If there is 6.5v applied to a 1000 ohm resistor my math says it should allow up to .0065a or 6500uA so it should be ok with a 1k resistor and my scope showed about the same reaction time.

[youtube]yhbLNOL3N30[/youtube]

 

[Arlo1]

yes, i remember pouring over that for hours... could have been teh prevoius one you said that was the same, but anyway. when i see it now, 2 things jumped out at me:

1. the ground pour looks too close to your lug connection. when you put a screw and/or washer on this lug does it touch the ground pour and maybe scratch away the solder mask as well?

2. the component looks very close to the lug..
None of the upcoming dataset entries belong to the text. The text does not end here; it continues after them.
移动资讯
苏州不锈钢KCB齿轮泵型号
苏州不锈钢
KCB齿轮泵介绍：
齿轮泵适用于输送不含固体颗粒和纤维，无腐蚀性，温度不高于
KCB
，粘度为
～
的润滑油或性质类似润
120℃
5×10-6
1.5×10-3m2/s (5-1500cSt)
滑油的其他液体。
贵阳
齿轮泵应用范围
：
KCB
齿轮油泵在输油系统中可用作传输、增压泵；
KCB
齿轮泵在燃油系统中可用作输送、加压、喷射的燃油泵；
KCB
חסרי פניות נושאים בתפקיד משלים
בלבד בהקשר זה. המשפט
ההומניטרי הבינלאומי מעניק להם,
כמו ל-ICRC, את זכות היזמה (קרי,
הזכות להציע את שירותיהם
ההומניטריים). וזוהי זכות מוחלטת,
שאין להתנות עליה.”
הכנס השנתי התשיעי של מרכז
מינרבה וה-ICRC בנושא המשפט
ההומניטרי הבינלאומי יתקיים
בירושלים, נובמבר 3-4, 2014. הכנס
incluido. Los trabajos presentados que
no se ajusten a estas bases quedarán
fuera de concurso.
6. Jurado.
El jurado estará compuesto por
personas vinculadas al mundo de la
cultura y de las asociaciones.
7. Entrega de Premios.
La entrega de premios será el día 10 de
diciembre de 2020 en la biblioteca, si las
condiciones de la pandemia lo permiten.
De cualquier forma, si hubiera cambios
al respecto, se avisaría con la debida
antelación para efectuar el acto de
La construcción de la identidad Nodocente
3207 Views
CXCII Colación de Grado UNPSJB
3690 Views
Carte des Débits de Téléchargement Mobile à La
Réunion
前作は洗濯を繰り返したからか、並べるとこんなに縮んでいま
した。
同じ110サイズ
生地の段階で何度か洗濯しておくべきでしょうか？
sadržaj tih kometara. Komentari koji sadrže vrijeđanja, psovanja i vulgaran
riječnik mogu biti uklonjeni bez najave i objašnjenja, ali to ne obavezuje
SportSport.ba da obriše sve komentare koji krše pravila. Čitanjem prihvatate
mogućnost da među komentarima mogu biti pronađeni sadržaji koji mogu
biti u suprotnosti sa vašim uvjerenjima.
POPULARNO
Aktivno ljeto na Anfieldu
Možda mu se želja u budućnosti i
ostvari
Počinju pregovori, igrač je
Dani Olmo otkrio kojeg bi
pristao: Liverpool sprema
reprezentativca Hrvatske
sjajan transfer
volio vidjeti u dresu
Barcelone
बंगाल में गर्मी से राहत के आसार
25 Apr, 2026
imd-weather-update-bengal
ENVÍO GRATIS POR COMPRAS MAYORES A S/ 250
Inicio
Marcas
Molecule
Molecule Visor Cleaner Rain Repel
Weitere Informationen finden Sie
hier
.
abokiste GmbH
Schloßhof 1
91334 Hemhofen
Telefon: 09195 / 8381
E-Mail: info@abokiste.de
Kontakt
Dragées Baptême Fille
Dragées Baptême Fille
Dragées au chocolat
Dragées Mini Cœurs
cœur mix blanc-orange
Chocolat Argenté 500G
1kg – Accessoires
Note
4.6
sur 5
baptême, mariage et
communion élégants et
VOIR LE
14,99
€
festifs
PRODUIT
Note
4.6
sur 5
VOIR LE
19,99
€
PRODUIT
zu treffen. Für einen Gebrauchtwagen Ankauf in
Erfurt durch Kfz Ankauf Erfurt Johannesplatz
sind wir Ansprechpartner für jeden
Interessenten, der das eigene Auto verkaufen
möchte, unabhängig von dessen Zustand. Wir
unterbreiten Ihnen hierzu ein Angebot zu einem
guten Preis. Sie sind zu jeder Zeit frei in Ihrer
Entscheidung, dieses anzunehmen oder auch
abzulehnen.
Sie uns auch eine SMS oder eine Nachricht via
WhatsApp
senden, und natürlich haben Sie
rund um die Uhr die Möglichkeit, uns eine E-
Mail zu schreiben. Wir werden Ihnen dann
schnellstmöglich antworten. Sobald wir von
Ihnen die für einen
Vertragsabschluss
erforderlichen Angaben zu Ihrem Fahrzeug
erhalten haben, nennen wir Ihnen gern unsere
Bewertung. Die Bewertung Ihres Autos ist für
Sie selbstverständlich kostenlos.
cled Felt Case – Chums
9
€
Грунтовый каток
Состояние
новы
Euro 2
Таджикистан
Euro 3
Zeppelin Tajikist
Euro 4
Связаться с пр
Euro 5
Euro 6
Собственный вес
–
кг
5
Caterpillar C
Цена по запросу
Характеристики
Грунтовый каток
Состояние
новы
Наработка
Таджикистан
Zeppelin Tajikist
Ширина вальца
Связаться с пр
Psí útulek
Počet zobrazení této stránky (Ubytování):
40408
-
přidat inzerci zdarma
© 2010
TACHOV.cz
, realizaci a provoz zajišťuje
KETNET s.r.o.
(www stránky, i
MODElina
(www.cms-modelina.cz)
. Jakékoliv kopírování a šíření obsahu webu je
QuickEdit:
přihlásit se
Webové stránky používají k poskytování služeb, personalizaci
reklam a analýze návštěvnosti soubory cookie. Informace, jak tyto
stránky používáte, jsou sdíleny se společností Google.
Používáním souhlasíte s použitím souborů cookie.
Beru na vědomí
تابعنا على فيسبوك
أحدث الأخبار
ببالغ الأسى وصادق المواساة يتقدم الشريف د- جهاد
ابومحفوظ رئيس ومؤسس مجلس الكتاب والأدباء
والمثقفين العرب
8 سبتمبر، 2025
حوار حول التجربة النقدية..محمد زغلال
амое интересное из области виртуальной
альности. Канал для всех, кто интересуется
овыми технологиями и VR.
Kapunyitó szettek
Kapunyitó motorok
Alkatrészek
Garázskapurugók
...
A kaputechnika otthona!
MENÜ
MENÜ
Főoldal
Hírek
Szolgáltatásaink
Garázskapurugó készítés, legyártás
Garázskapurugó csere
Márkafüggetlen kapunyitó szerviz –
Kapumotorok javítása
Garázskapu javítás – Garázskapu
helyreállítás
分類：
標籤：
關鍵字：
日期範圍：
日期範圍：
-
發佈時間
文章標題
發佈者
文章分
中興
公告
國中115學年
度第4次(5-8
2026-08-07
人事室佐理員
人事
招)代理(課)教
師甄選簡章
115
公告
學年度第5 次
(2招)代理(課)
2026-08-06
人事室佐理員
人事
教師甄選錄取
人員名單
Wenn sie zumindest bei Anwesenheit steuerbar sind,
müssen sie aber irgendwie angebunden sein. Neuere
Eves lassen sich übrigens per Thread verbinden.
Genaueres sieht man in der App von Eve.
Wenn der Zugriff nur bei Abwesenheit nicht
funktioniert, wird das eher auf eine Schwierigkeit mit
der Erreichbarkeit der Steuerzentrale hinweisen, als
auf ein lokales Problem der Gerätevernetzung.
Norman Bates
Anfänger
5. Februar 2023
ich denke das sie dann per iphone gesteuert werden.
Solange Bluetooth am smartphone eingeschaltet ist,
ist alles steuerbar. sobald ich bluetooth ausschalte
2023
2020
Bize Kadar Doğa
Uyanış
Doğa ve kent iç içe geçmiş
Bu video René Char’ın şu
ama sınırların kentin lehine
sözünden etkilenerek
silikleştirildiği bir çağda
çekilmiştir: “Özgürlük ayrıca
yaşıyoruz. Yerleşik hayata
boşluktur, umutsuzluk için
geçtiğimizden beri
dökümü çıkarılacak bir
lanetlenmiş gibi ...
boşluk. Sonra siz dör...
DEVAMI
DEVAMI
I think these are ok I checked again and the clearance is greater then it looks on the file.

I have been back and forth on the clearance but I'm trying to keep it tight but safe lol

 

[HighHopes]

huh.. honestly it seemed you were having ground bounce problem. i just through that R100 out there cause it crossed my mind and i like to think outloud when i review this stuff cause you never know what someone will pick up on. seems that practice worked out this time

ps. you owe me a BEvERage

 

[Arlo1]

ps. you owe me a BEvERage

Pony keg or a regular size?

When you come out to the west coast I will hook you up.

 

[Arlo1]

huh.. honestly it seemed you were having ground bounce problem. i just through that R100 out there cause it crossed my mind and i like to think outloud when i review this stuff cause you never know what someone will pick up on. seems that practice worked out this time

This makes sense though because I have a bit more inductance then I want (big components and trying to retrofit them to a pre-existing heat sink) and I am switching pretty fast.

SO if there was less current or less inductance or slower switching it would have been ok with a lower R100 value.
I will run it soon and make sure all is ok. But so far so good. I am 99.99999% sure this was my problem the whole time and this has randomly plagued me since day 1 about 2 years ago. The last build just made things switch a touch faster with the new layout and it became more apparent and less random.

I did 40+ double pulse tests yesterday and so far so good. Before changing R100 to R1000 it would latch up after about 1 double pulse under load.

I will try to post screen shots when I figure out how to get the new software for the scope to work.